The past five years, I engaged with the question of what survivors need and receive in the wake of atrocity. I have learned that the impact of trauma that violence creates changes over time and manifests differently in different people. Locality, mindset, family support, success, drive, outlook and prosperity all impact whether people fight for what they believe is due.

What someone is owed by a formerly complicity government or entity (corporate or otherwise) becomes a legal question. Courts try to quantify harm. Is the loss of your mother worth $25,000 or $80,000? What about the loss of your legs? Or the more ambiguous, a childhood spent running for persecution.

What someone is owed often fits into the category of money. It could also include apologies. We say in English that someone is "owed an apology." In French you might say, instead, that the person "merits" an apology. This idea of merit hinges to an idea that has been simmering within me. Merit rings a bit of deservedness.

At the very least, a survivor of trauma deserves dignity, legitimacy, space to tell their story, care and acknowledgement. They deserve patience and what one woman told me that her mother, a Holocaust survivor, sorely needed--unconditional love.

Donna Hicks writes about the restoration of dignity and the importance of this process in healing and in the prevention of continued conflict.

The subtle difference between deserving something versus being owed it, I believe significantly shits how we handle trauma and upset inter-personally and as a culture.

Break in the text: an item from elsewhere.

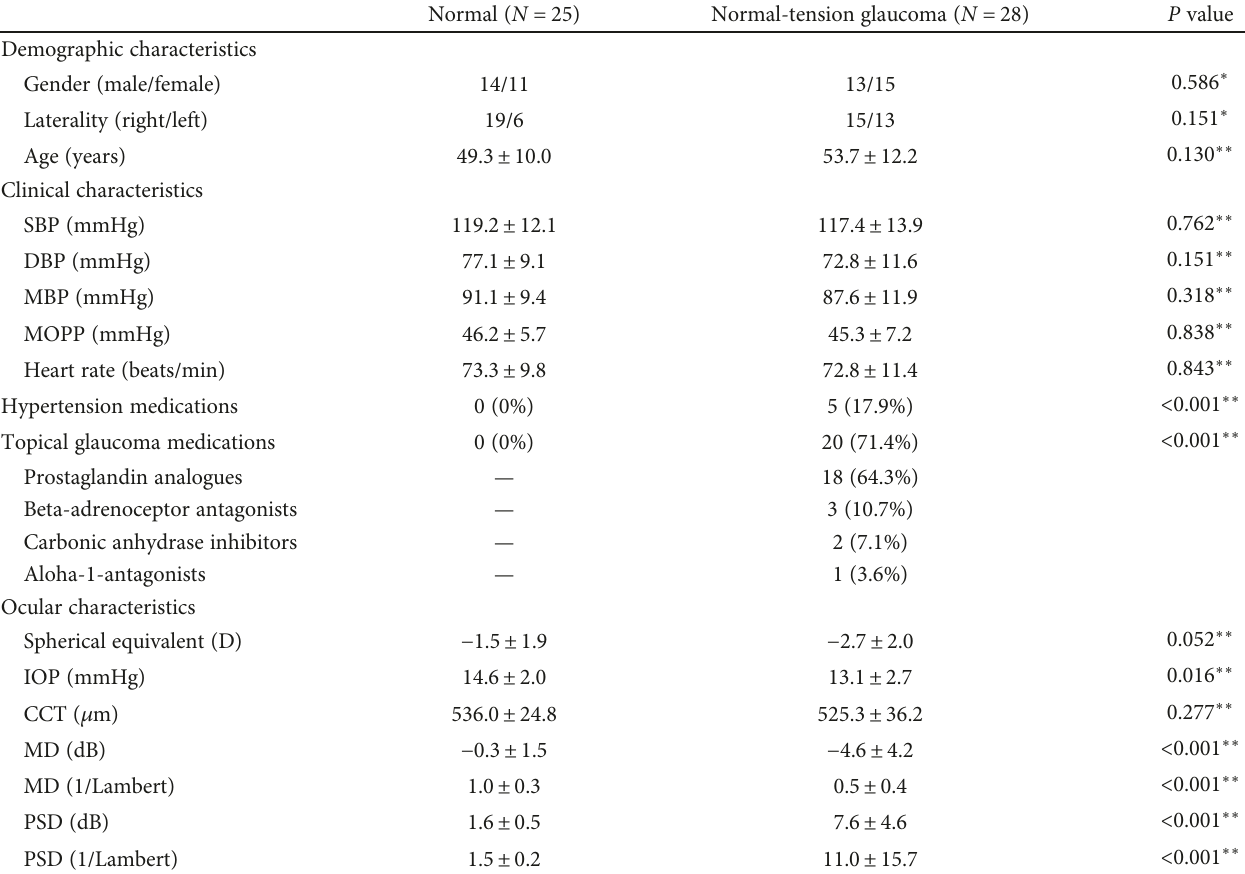
Table 1: Demographics and ocular characteristics of normal subjects and normal-tension glaucoma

The idea of being owed pits us against one another..."you owe me!" This language pushes us towards lawsuits and/or legal settlements. They may be lucrative financially but spiritually bankrupting us in the process. They may not teach the payer anything other than that violence is expensive.

The idea of deserving, on the other hand, helps restore the humanity of all parties engaged in the dialogue. You and I deserve to be treated with respect and to be restored the humanity that was taken during the said crime.

This week a former boyfriend returned. A man I had not heard from in two years. I felt that he "owed" me an apology but this feeling of being "owed" left me feeling unsettled. It caused me to stew over where I felt abused, disregarded and patronized. When I shifted to the notion of deservedness, I felt a deeper sense of strength and less aggression towards him. I deserved respect whether or not he would be able to offer it. If I focused instead on what I was owed, power would have remained in his hands.

So I wrote him to let him know that I released him from any emotional debts I believed he owed me. I declared the game of "what I was owed" over and instead began focusing on what I believed I -- and all people for that matter-- deserve.

Thinking back to my work with eighty Holocaust victims, the idea seems to hold. Feeling that one is "owed" leaves one fighting. Whereas feeling that one deserves positions one as a powerful advocate for human dignity more broadly and contributes to ending cycles of blame and violence.